▸ **GIVEN PASSAGE**:
>>>

But CM Punk can do so much more than Bryan? Bryan wrestles circles around Punk without breaking a sweat already. If they let the American Dragon lose you and GillbergReturns would be soiling your depends every Monday night.


----------



## Stone Hot (Dec 30, 2010)

*Re: Lance Storm Breaks Down The Contradictions With HHH vs Bryan*



O Fenômeno said:


> No all the bullshit with HHH, then Kevin Nash killed his momentum. Most fans were under the impression that big changes were ahead in the WWE, and that Punk was gonna the driving force.
> 
> That didn't happen and WWE suprise suprise :HHH2 ...Fucked up.


no Punk getting rushed back and losing to Del Rio is what killed his momentum. WWE should have ran with the Punk leaving wwe and taking the title with him and not have Punk return a week after MITB. They should have waited a month or 2 but people wanted him back so bad they rushed him back and it killed his momentum also him returning as a face didnt help either


----------



## GillbergReturns (Aug 9, 2011)

*Re: Lance Storm Breaks Down The Contradictions With HHH vs Bryan*



O Fenômeno said:


> No all the bullshit with HHH, then Kevin Nash killed his momentum. Most fans were under the impression that big changes were ahead in the WWE, and that Punk was gonna the driving force.
> 
> That didn't happen and WWE suprise suprise :HHH2 ...Fucked up.


People need to stop with this we all saw face Punk and it was nothing more than calling guys clown shoes and more lame jokes we could have gotten from Cena.

Wrestling is gimmick orientated and there's just no such thing as edge from a face in today's PG product. It's not HHH, Cena, Punk, Bryan they just feel they can make more money catering to families and corporations. I don't think they're wrong either.


----------



## The Great Gatsby (Oct 12, 2013)

<<<

▸ **ENTRIES SHOWN**:
>>>

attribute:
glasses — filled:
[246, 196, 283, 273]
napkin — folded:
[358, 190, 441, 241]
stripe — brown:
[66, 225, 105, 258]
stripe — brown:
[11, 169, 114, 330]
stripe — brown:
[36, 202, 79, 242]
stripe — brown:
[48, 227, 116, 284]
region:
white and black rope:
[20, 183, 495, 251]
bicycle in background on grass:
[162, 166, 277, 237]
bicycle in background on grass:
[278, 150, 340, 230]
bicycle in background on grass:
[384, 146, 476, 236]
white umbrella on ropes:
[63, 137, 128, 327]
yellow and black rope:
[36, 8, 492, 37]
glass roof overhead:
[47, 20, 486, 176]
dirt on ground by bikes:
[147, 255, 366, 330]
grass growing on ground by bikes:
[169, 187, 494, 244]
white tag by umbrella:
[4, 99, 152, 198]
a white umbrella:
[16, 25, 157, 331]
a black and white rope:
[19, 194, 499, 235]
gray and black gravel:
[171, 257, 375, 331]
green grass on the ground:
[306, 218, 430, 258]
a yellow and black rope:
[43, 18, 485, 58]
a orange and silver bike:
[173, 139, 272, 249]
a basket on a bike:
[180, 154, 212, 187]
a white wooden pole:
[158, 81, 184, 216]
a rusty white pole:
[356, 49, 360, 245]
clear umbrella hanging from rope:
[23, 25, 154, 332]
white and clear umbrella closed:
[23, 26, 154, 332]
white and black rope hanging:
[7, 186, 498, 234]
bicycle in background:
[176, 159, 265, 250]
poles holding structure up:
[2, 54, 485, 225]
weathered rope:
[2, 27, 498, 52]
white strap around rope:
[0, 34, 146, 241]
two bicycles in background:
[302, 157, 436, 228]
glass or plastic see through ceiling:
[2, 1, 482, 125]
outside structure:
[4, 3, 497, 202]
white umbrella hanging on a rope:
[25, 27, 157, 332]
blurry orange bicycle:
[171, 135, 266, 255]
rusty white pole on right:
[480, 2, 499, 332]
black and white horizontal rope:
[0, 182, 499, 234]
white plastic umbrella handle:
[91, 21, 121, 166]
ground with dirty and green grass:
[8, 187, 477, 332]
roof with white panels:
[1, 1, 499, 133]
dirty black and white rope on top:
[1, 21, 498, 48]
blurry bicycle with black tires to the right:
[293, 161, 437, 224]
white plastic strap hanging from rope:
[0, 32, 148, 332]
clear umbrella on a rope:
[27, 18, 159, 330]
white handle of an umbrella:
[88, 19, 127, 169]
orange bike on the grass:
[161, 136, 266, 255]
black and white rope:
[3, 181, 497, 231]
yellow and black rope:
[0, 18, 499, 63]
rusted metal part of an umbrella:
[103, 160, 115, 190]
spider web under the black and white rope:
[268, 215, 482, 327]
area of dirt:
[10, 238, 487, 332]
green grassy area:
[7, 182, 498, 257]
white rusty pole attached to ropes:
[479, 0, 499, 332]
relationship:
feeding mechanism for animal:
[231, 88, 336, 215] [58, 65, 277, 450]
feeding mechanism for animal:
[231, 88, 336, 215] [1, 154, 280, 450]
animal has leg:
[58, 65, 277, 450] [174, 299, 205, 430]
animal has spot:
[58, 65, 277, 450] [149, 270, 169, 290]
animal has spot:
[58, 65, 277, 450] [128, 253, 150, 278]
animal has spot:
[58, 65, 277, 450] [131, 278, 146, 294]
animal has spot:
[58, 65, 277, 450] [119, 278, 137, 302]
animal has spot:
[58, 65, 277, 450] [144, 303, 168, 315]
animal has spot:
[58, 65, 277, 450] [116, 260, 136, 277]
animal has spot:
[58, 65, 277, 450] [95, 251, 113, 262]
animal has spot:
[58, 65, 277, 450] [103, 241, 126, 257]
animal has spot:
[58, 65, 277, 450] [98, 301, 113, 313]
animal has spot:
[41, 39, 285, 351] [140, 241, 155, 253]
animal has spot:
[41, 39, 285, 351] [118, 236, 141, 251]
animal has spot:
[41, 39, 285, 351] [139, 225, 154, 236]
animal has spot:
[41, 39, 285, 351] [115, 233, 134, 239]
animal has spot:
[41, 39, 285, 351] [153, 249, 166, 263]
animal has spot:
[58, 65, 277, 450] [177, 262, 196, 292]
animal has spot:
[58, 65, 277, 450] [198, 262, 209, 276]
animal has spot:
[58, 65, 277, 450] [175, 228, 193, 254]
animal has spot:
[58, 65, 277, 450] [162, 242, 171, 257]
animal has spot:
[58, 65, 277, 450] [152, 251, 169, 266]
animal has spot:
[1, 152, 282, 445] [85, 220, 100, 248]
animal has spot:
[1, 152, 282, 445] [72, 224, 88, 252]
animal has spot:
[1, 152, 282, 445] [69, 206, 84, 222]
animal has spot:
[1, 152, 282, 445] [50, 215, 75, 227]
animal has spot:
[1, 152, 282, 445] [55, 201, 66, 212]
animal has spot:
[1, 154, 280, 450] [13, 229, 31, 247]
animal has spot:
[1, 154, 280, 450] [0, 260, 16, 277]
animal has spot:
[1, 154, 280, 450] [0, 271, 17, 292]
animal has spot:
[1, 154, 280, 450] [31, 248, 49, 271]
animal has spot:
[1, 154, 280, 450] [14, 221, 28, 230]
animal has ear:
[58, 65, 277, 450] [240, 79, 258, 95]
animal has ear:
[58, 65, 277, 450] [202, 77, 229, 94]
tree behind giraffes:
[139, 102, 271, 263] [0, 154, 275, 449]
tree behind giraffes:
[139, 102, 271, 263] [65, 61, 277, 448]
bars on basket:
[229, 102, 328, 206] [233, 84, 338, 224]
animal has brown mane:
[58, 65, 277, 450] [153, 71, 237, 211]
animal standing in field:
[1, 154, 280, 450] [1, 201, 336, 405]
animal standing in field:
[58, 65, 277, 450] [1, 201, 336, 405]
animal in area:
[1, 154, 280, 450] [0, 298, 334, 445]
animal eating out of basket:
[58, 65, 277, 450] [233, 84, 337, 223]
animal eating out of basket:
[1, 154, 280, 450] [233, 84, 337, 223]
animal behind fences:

<<<

▸ **WORK INSTRUCTIONS**:
**1)** From the wrestling forum thread, write out the stretch from "But CM Punk" through "(Dec 30, 2010)".
**2)** In the wrestling forum thread, what does Stone Hot say killed Punk's momentum?

▸ **EXPECTED RESPONSES**:
**1)**
But CM Punk can do so much more than Bryan? Bryan wrestles circles around Punk without breaking a sweat already. If they let the American Dragon lose you and GillbergReturns would be soiling your depends every Monday night.


----------



## Stone Hot (Dec 30, 2010)

**2)** Punk getting rushed back and losing to Del Rio.